*WORK REQUEST*. Going through the data below, please show each line containing the string "wrist".

Start of Block

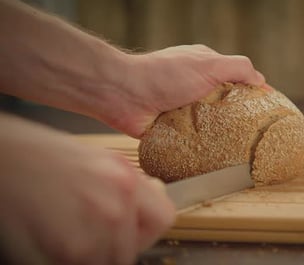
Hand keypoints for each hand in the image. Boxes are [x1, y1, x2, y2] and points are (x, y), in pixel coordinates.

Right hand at [0, 113, 174, 264]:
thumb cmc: (34, 154)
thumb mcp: (92, 158)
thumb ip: (124, 183)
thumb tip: (148, 196)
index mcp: (124, 176)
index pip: (164, 217)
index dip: (147, 227)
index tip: (135, 228)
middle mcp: (117, 202)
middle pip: (135, 246)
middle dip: (116, 245)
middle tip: (91, 232)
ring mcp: (96, 227)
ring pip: (109, 261)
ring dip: (92, 254)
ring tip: (67, 230)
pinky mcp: (69, 249)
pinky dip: (69, 258)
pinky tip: (53, 236)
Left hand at [104, 44, 267, 137]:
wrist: (122, 94)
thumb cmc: (164, 74)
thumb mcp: (209, 64)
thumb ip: (239, 68)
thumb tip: (262, 81)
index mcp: (206, 68)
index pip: (238, 80)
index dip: (254, 95)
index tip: (268, 111)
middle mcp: (195, 88)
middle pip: (225, 105)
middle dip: (238, 119)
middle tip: (255, 137)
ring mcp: (183, 108)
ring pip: (210, 125)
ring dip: (220, 135)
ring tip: (238, 152)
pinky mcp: (171, 128)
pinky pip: (192, 139)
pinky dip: (201, 147)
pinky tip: (213, 157)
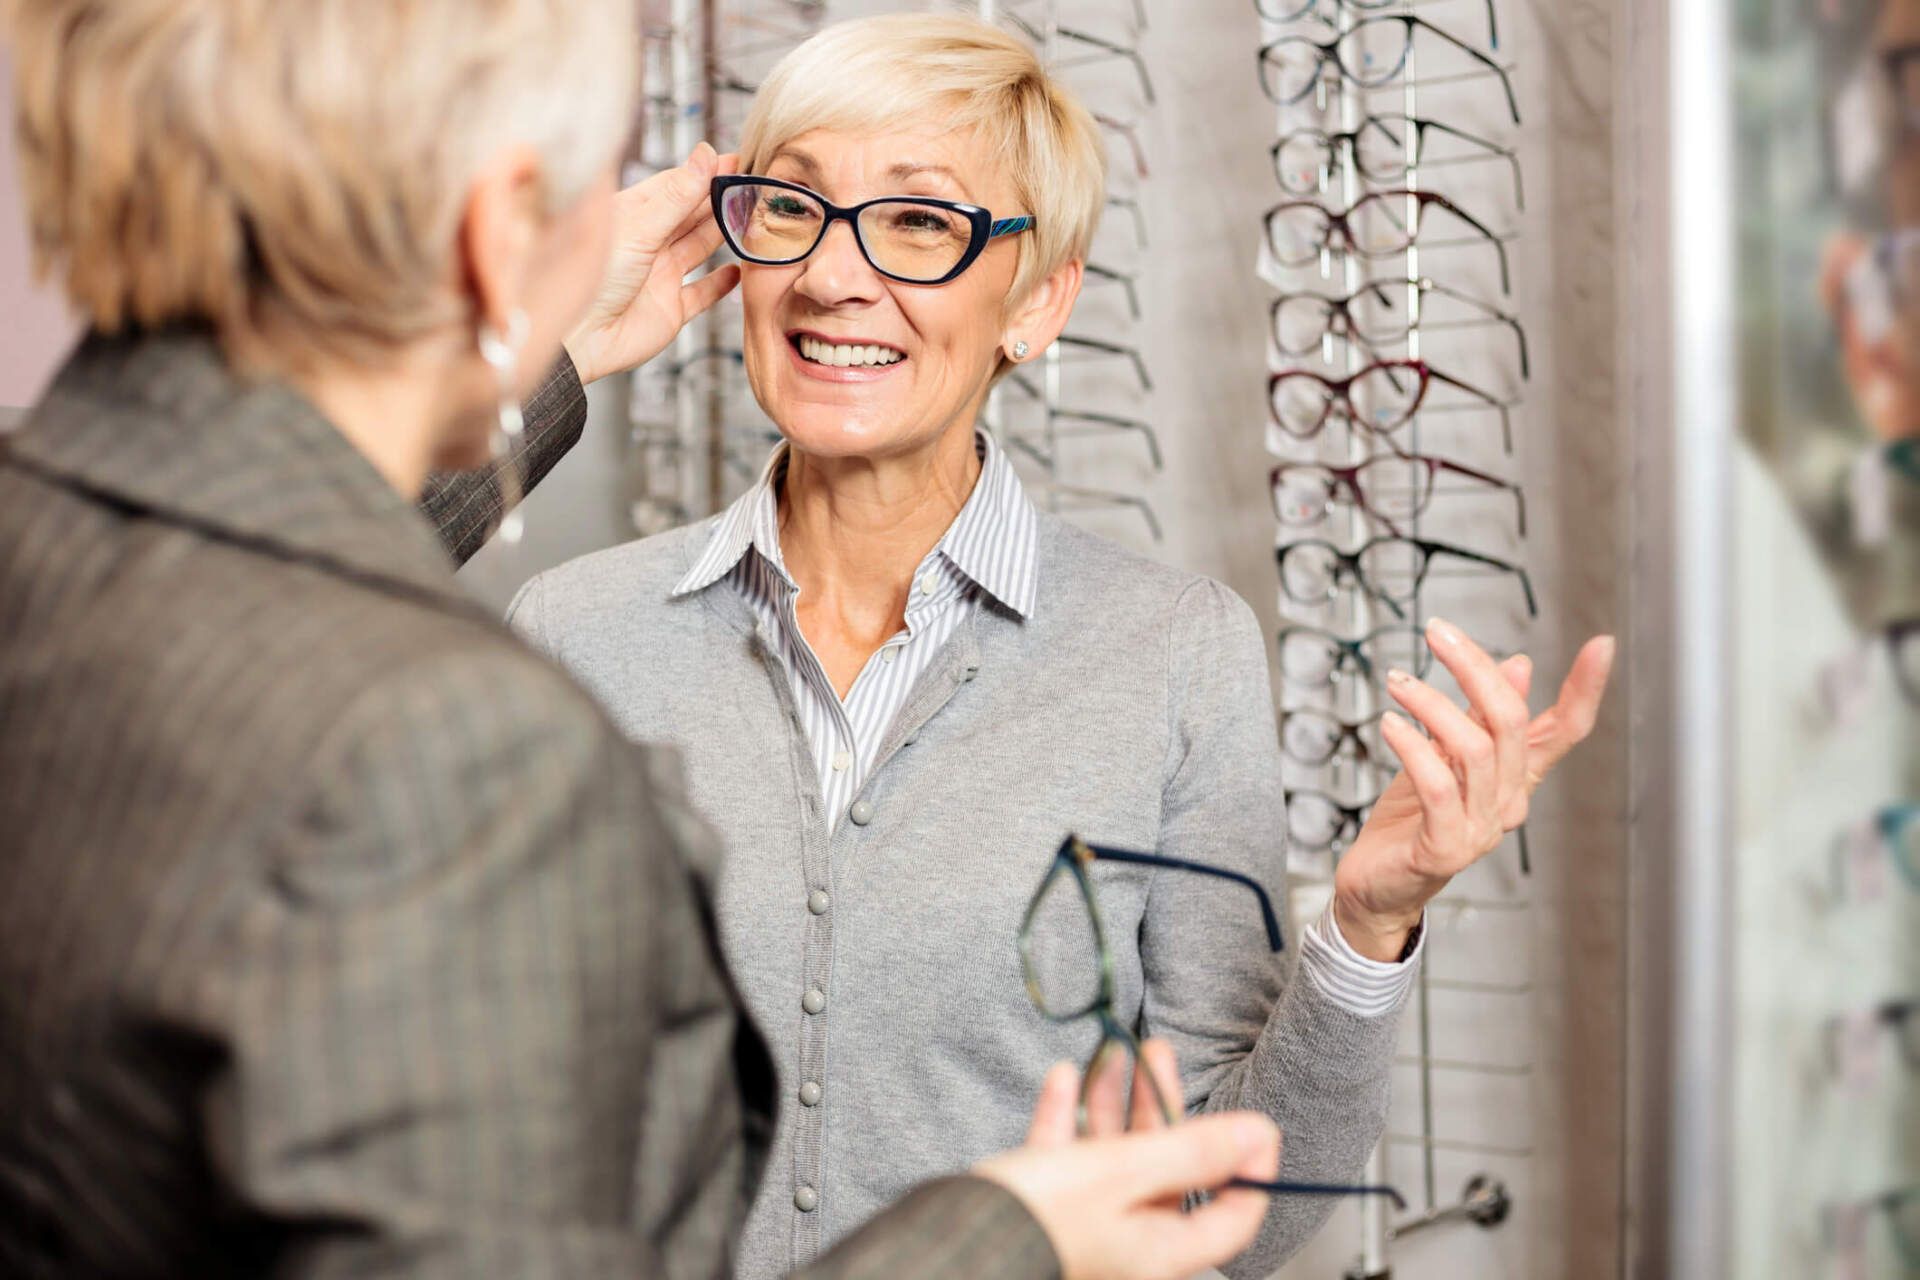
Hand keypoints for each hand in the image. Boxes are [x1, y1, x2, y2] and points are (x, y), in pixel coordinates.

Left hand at [563, 143, 740, 384]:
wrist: (580, 340)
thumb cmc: (593, 279)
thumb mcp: (638, 227)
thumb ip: (677, 195)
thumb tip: (704, 154)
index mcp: (631, 216)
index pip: (674, 185)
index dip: (704, 172)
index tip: (734, 160)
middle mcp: (646, 243)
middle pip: (689, 214)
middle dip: (718, 199)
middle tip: (751, 185)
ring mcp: (659, 276)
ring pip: (699, 248)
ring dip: (722, 234)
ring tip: (750, 218)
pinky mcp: (670, 309)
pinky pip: (702, 293)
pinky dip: (720, 283)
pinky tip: (738, 271)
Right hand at [974, 1040, 1280, 1279]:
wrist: (949, 1241)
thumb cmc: (1038, 1216)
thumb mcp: (1123, 1171)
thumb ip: (1193, 1150)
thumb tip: (1260, 1135)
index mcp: (1161, 1252)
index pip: (1232, 1217)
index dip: (1249, 1169)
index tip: (1252, 1122)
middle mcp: (1130, 1245)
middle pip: (1168, 1172)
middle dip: (1162, 1107)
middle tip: (1159, 1053)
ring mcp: (1087, 1227)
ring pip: (1115, 1157)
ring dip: (1114, 1102)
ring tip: (1113, 1051)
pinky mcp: (1046, 1210)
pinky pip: (1068, 1159)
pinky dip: (1067, 1117)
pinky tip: (1063, 1078)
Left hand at [1331, 620, 1615, 960]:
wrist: (1376, 884)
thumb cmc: (1411, 819)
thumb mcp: (1444, 755)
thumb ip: (1479, 715)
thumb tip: (1519, 664)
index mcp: (1516, 777)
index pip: (1566, 730)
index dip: (1586, 689)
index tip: (1602, 644)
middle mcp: (1509, 802)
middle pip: (1510, 722)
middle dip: (1475, 667)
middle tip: (1437, 632)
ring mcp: (1481, 829)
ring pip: (1474, 748)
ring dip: (1431, 703)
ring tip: (1397, 680)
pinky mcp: (1445, 849)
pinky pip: (1436, 785)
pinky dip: (1411, 746)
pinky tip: (1389, 723)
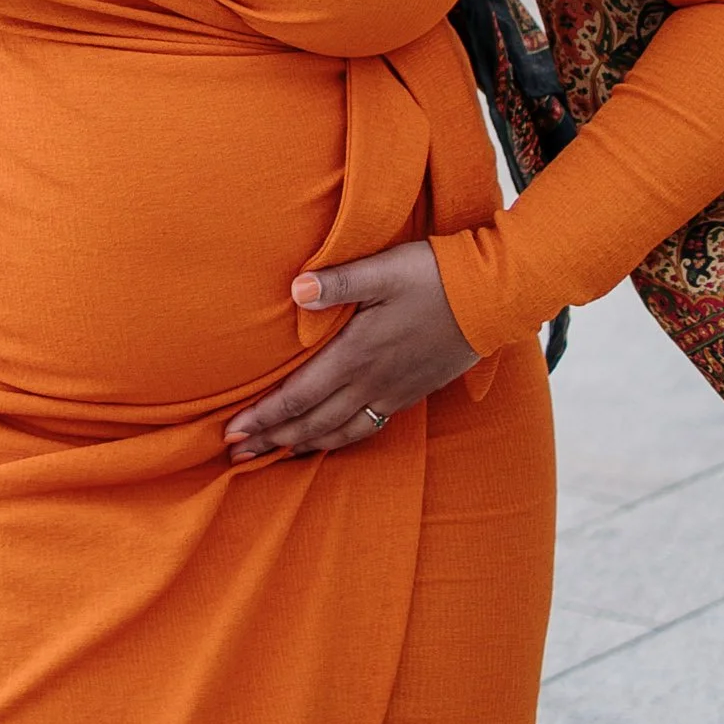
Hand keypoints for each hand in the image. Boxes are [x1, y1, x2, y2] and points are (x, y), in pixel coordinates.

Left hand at [222, 240, 477, 466]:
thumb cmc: (434, 277)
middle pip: (312, 421)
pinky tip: (327, 441)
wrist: (491, 299)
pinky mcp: (410, 392)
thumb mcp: (383, 269)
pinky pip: (366, 428)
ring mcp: (392, 391)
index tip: (231, 431)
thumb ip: (338, 281)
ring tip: (271, 454)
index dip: (264, 415)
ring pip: (338, 431)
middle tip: (236, 453)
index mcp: (357, 353)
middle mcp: (372, 381)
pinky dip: (338, 440)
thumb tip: (294, 289)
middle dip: (271, 438)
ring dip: (301, 443)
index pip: (299, 394)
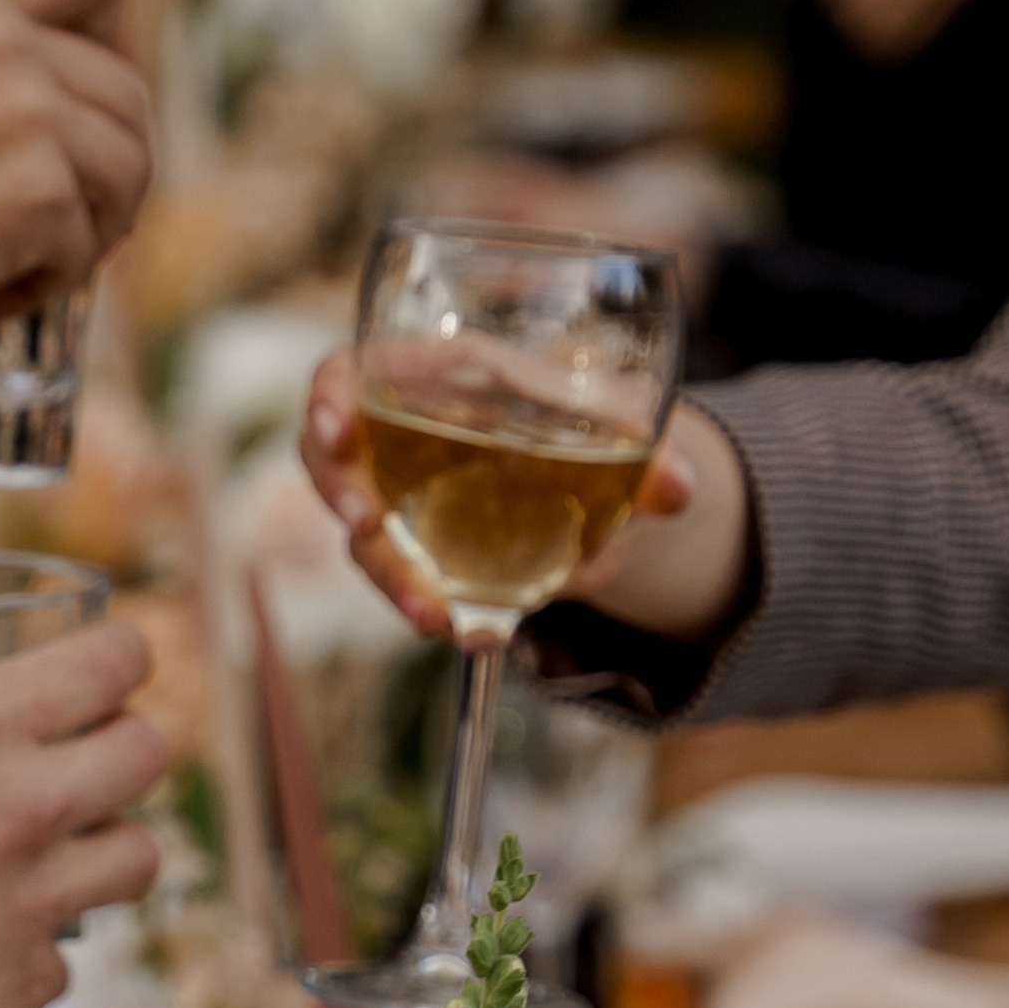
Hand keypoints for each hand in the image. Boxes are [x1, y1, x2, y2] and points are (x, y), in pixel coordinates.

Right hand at [0, 0, 151, 375]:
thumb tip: (69, 125)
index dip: (114, 31)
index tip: (81, 98)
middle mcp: (2, 38)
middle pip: (129, 92)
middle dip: (106, 169)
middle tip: (49, 226)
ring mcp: (27, 110)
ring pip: (129, 171)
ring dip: (85, 233)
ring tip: (8, 265)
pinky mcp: (39, 191)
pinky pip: (84, 251)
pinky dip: (41, 289)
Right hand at [0, 624, 166, 1007]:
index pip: (111, 660)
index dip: (121, 657)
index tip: (111, 670)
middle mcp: (26, 804)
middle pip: (148, 752)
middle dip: (125, 752)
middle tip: (88, 765)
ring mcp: (42, 899)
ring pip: (141, 856)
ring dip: (108, 852)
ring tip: (62, 859)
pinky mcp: (35, 981)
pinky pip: (67, 954)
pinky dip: (34, 949)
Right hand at [299, 348, 751, 642]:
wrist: (593, 479)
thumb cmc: (584, 420)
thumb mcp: (619, 424)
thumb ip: (649, 451)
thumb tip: (678, 489)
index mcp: (436, 376)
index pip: (350, 373)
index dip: (330, 397)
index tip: (334, 428)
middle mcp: (403, 438)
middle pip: (334, 461)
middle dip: (341, 495)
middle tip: (367, 527)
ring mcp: (406, 503)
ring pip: (367, 539)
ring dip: (392, 578)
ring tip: (435, 616)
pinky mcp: (426, 556)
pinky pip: (411, 583)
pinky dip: (439, 610)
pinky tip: (478, 634)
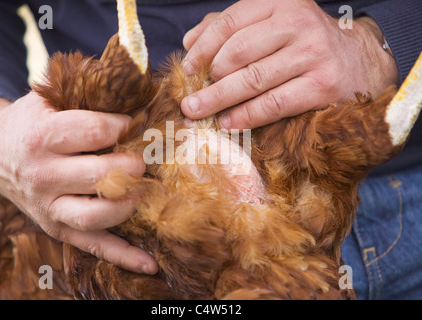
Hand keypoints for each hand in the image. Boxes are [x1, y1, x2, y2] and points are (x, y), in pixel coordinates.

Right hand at [0, 93, 157, 273]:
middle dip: (134, 166)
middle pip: (102, 176)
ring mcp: (49, 207)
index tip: (137, 122)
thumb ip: (88, 94)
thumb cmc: (32, 122)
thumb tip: (138, 89)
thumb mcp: (50, 99)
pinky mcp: (56, 228)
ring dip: (130, 203)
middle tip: (144, 158)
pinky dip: (124, 257)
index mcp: (43, 137)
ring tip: (142, 188)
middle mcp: (44, 175)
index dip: (126, 126)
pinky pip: (93, 246)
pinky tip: (150, 264)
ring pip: (98, 215)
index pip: (96, 132)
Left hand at [181, 0, 398, 128]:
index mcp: (281, 2)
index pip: (231, 22)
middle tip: (189, 100)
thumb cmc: (304, 44)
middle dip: (207, 80)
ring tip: (198, 112)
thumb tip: (189, 42)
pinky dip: (246, 116)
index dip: (203, 48)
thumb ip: (231, 28)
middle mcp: (297, 23)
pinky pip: (273, 104)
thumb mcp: (272, 24)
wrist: (359, 61)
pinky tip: (228, 122)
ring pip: (253, 80)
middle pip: (238, 53)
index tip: (186, 70)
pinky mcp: (321, 86)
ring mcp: (312, 54)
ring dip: (219, 100)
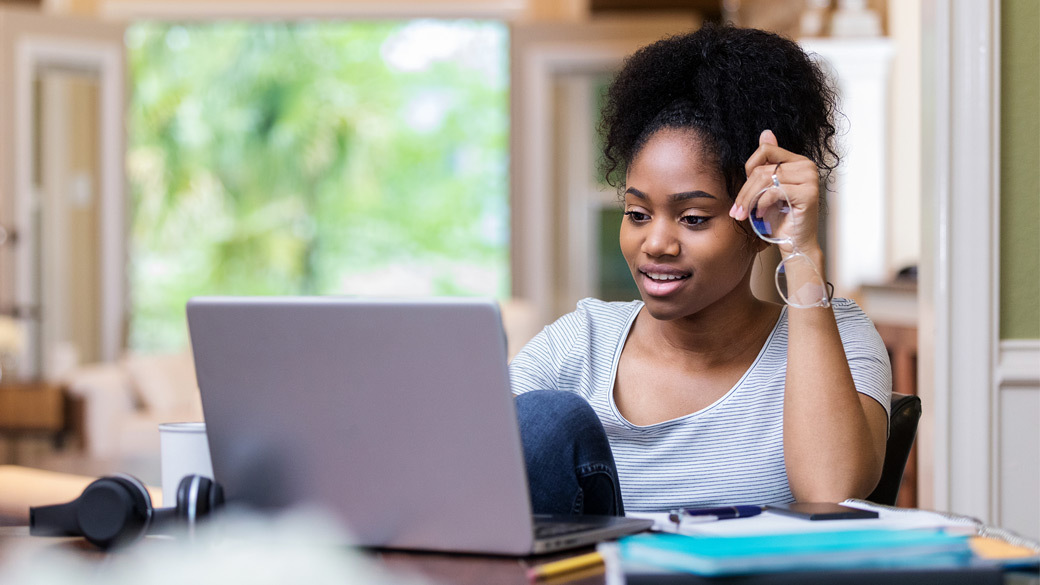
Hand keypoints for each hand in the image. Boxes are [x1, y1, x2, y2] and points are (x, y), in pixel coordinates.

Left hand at [729, 130, 821, 255]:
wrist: (794, 243)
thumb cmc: (780, 218)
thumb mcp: (767, 188)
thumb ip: (766, 164)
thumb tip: (766, 133)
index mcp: (798, 161)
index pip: (766, 150)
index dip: (749, 168)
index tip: (743, 190)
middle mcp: (807, 166)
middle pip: (762, 168)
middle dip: (744, 191)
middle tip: (736, 210)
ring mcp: (810, 179)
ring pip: (765, 179)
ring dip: (749, 199)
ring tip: (745, 214)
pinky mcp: (808, 193)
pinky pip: (774, 191)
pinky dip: (761, 203)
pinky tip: (759, 214)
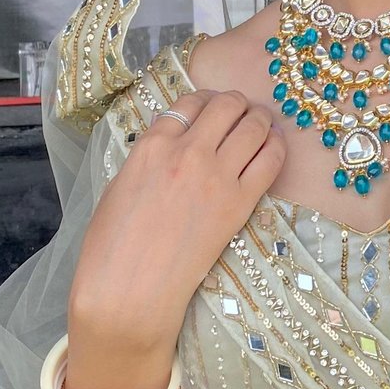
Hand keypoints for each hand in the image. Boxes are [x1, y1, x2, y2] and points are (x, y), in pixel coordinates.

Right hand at [64, 88, 284, 388]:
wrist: (131, 288)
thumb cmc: (113, 244)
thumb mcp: (120, 185)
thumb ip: (150, 158)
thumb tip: (171, 146)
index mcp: (152, 145)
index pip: (190, 103)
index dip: (205, 100)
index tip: (212, 106)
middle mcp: (188, 151)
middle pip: (227, 105)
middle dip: (238, 102)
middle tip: (242, 110)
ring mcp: (217, 176)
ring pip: (254, 125)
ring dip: (261, 118)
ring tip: (263, 123)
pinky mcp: (240, 203)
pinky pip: (270, 160)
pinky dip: (276, 146)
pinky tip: (275, 145)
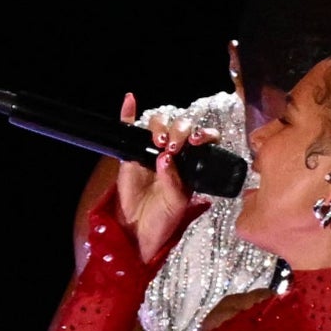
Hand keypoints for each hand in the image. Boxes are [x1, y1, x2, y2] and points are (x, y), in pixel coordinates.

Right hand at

End of Block

*RESULT OF THIS EXERCISE*.
wrist: (122, 94)
wrist: (580, 340)
wrist: (949, 1241)
wrist: (1376, 884)
wrist: (491, 299)
wrist: (593, 479)
wrist: (359, 61)
wrist: (794, 243)
wrist: (131, 288)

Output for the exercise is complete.